The research has delivered an extensive examination of the impact of AI adoption on business process automation and competitiveness in the Nigerian manufacturing industry. The results highlight the revolutionary capacity of AI technology in improving operational efficiency and competitive advantage for companies. The findings substantiate the integration of AI as an essential instrument for process automation, cost reduction, and innovation enhancement, consistent with the study’s aims. AI may substantially enhance production by automating repetitive processes, as evidenced by favorable regression outcomes on operational efficiency. Moreover, the use of AI enhances competitiveness, enabling enterprises to innovate more rapidly and secure greater market shares.

Notwithstanding these advantages, the report underscores problems like elevated prices, technological intricacies, and talent deficiencies that impede the comprehensive use of AI in Nigerian industrial enterprises. These problems, however, are not insuperable. Through strategic interventions such as policy support and personnel training, the Nigerian manufacturing industry can fully harness AI’s potential to enhance both national and international competitiveness. The recognition of infrastructural deficiencies and data privacy issues illustrates the distinct circumstances of poor nations like as Nigeria, where these challenges provide considerable obstacles to widespread AI implementation.

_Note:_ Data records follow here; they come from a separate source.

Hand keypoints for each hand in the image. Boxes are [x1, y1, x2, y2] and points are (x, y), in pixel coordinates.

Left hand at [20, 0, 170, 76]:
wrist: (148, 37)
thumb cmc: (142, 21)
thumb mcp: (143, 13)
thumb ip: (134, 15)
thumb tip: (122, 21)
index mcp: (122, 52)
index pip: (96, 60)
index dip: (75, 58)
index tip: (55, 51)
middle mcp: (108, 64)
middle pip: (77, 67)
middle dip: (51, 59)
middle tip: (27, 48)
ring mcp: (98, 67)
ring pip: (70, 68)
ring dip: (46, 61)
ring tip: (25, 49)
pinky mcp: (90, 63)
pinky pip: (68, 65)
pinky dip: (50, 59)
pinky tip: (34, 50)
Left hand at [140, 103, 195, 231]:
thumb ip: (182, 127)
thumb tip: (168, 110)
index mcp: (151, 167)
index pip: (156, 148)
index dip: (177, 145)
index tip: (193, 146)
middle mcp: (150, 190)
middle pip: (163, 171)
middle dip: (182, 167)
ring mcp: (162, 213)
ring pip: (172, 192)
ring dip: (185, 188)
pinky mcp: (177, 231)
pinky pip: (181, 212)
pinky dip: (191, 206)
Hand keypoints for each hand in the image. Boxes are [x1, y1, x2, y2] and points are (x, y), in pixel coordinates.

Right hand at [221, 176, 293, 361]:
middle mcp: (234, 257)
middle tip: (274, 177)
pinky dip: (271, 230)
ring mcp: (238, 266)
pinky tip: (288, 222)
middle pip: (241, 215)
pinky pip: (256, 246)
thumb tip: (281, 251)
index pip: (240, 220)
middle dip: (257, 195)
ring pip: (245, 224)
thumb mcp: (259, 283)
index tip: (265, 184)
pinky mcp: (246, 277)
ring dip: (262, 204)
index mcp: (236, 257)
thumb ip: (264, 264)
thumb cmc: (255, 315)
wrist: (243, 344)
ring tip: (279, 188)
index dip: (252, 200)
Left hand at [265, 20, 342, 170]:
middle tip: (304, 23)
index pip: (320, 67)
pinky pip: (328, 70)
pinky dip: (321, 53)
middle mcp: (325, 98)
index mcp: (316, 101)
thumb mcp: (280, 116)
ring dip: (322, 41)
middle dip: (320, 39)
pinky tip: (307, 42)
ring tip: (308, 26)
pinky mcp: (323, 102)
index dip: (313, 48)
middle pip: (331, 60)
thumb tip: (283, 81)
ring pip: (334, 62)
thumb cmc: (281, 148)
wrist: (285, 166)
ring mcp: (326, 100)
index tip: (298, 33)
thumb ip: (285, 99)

The results also prompt inquiries on the long-term effects of AI on corporate performance, worker dynamics, and socio-economic consequences. These domains require more investigation, especially concerning how smaller enterprises might surmount obstacles and the long-term effects of sustained AI integration on organizational performance. Furthermore, the societal ramifications of AI implementation, particularly its impact on employment and work functions, warrant further examination. The findings holds practical significance for politicians, corporate leaders, and researchers seeking to maximize AI’s potential in Nigeria and beyond.

ACKNOWLEDGEMENT

Special thanks to Dangote Cement Plc and Nigerian Breweries Plc. for providing me with the data for this study.

Conflict of interest

There was no conflict of interest as the data was collected from the staff of the sampled manufacturing companies (Dangote Cement Plc and Nigerian Breweries Plc.) hence no financial and time commitment was experienced as this was done during the weekend.

Ethical Approval

The study adhered to ethical guidelines, ensuring that participation was voluntary, and respondents’ confidentiality was maintained. All participants were informed of the study’s purpose and assured that their responses would only be used for academic purposes. No personal identifiers were collected to ensure anonymity.